To address some of these writing issues, I read a lot. I've always been an avid reader, but I've noticed that how I read has changed. I now see where other authors are struggling with the ideas they're trying to express because their writing will get awkward. I see when they are being vague because at times I struggle with being vague, and it becomes easy to notice the signs of vagueness when you have them in your own writing. See, I did it right there. It happens when you’ve mentally integrated the ideas and justifications behind the thing you’re writing about, but you’ve lost the context. Then you have to come up with an example that fits the reasoning now embedded in your memory, and that can get quite hard. There may also be an element of not wanting to single out any one person or event if what is being discussed has a negative perspective. There is a fear that readers will focus on the particular example you present, and agree or disagree with it while the larger point is missed or ignored.

Speaking of disagreeing, some readers will latch onto one minor mistake in an article and use that as justification to discount the entire article, or the author in general. My most hated criticism of anyone's writing is when someone comments, "He obviously doesn’t know what he’s talking about because of what he said about x." Maybe x isn't important to the main point of the post. Maybe it was added as a bit of filler that the author thought was interesting but should have left out. In any case, that type of criticism is maddening because the critic is not trying to engage in a debate about the merits of the author's arguments. The critic has already decided that he doesn't like the post, or even the author, for some reason, and he's finding any reason, however small, to discount the author entirely. It's lazy reasoning, and now I pretty much ignore that type of criticism instead of wasting energy responding to it.

I have found that reading any kind of criticism gives you the strong desire to cover absolutely everything about a given topic in a single post, but it simply cannot be done. Articles would quickly turn into book-length ramblings and never get finished. There is no end to the tangents and back stories that can be pursued in writing about anything. The hard part is picking what to focus on. I know that is something I need to work on. I tend to write long posts, and I'd like to tighten up my writing in the future. That will take some discipline on my part.

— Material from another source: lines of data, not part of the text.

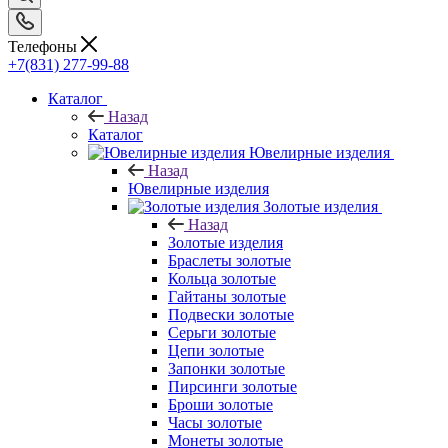
Телефоны
+7(831) 277-99-88
Каталог
Назад
Каталог
Ювелирные изделия
Назад
Ювелирные изделия
Золотые изделия
Назад
Золотые изделия
Браслеты золотые
Кольца золотые
Гайтаны золотые
Подвески золотые
Серьги золотые
Цепи золотые
Запонки золотые
Пирсинги золотые
Броши золотые
Часы золотые
Монеты золотые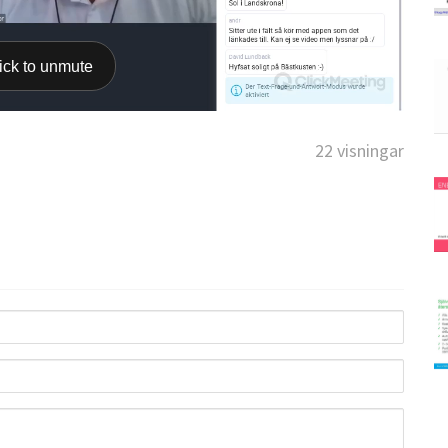
22 visningar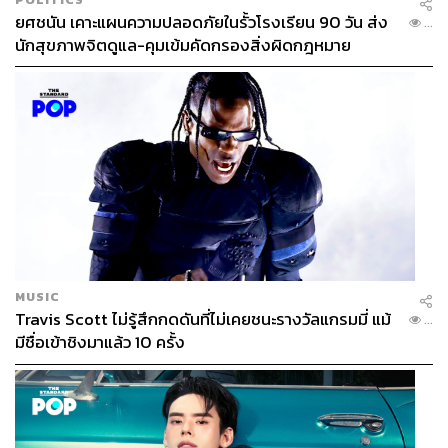
ยศชนัน เคาะแผนความปลอดภัยในรั้วโรงเรียน 90 วัน ส่ง
...
นักสุขภาพจิตดูแล-คุมเข้มคัดกรองสิ่งผิดกฎหมาย
185
ABOUT THE AUTHOR
สมศักดิ์ จันทวิชชประภา
โปรดิวเซอร์ คอลัมนิสต์ และบรรณาธิการ ผู้
MUSIC
หลงใหลในความตื่นเต้นของกีฬาและความ
Travis Scott ไม่รู้สึกกดดันที่ไม่เคยชนะรางวัลแกรมมี่ แม้
สงบของการอ่านหนังสือเงียบๆ
...
มีชื่อเข้าชิงมาแล้ว 10 ครั้ง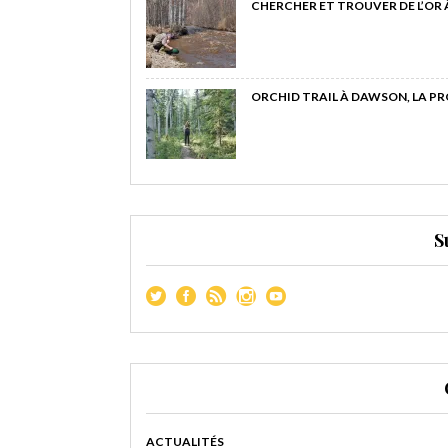
CHERCHER ET TROUVER DE L’OR
ORCHID TRAIL À DAWSON, LA P
S
ACTUALITÉS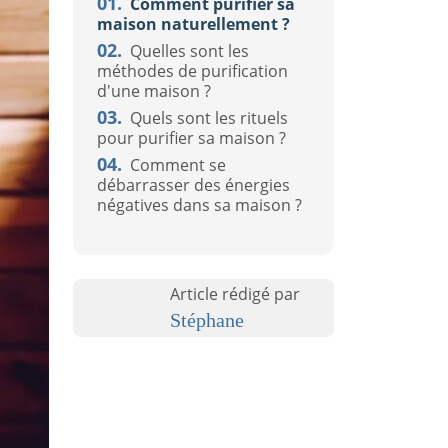
01.
Comment purifier sa
maison naturellement ?
02.
Quelles sont les
méthodes de purification
d'une maison ?
03.
Quels sont les rituels
pour purifier sa maison ?
04.
Comment se
débarrasser des énergies
négatives dans sa maison ?
Article rédigé par
Stéphane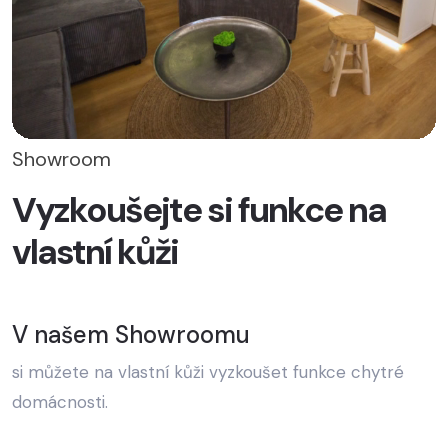
Showroom
Vyzkoušejte si funkce na
vlastní kůži
V našem Showroomu
si můžete na vlastní kůži vyzkoušet funkce chytré
domácnosti.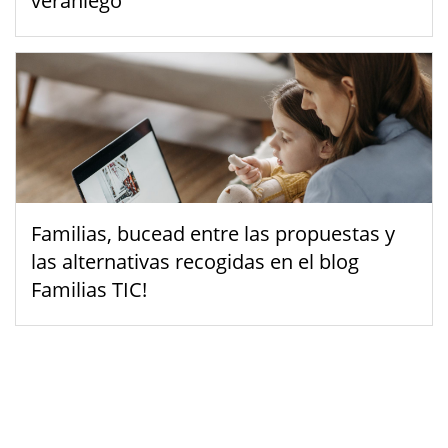
veraniego
Familias, bucead entre las propuestas y
las alternativas recogidas en el blog
Familias TIC!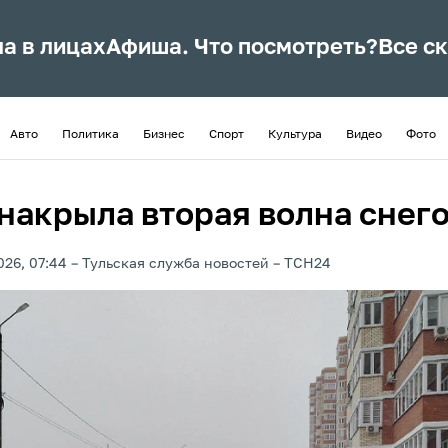
ла в лицах
Афиша. Что посмотреть?
Все с
Авто
Политика
Бизнес
Спорт
Культура
Видео
Фото
 накрыла вторая волна снег
026, 07:44
Тульская служба новостей
ТСН24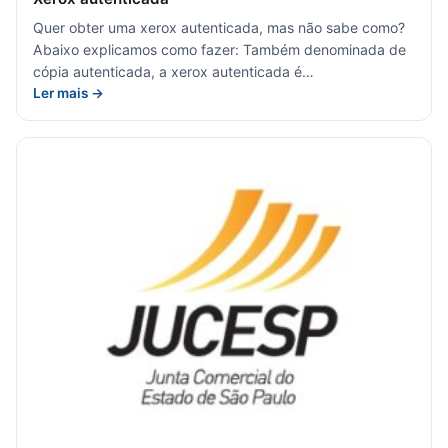
Quer obter uma xerox autenticada, mas não sabe como?
Abaixo explicamos como fazer: Também denominada de
cópia autenticada, a xerox autenticada é…
Ler mais →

Finally, I've found that there is great tension between sounding confident and humble. I want to be confident about the things I write about without sounding arrogant, and there is a nagging temptation to fill posts with caveats and disclaimers. It helps to remember something my high school Research & Comp teacher told me. Your readers know it’s your opinion, so you don’t have to constantly remind them. Say what you believe and present it as strongly as you can. Say it like you have the authority to say it. Every author adds their subjective opinion to their writing by the simple fact that they are choosing what to write about - what facts to include and what not to. The reader is not going to be convinced through apologies, but through the strength of the writing, the reasoning, and the facts, so cut the crap.

Overall, this has been a successful first year of blogging, and I plan to keep it up. I've learned a lot so far, and I hope I've been entertaining and enlightening to read. I would definitely recommend starting a blog to anyone wanting to work on personal development. Pick something you love to do and write about it. You'll be amazed what you learn in the process.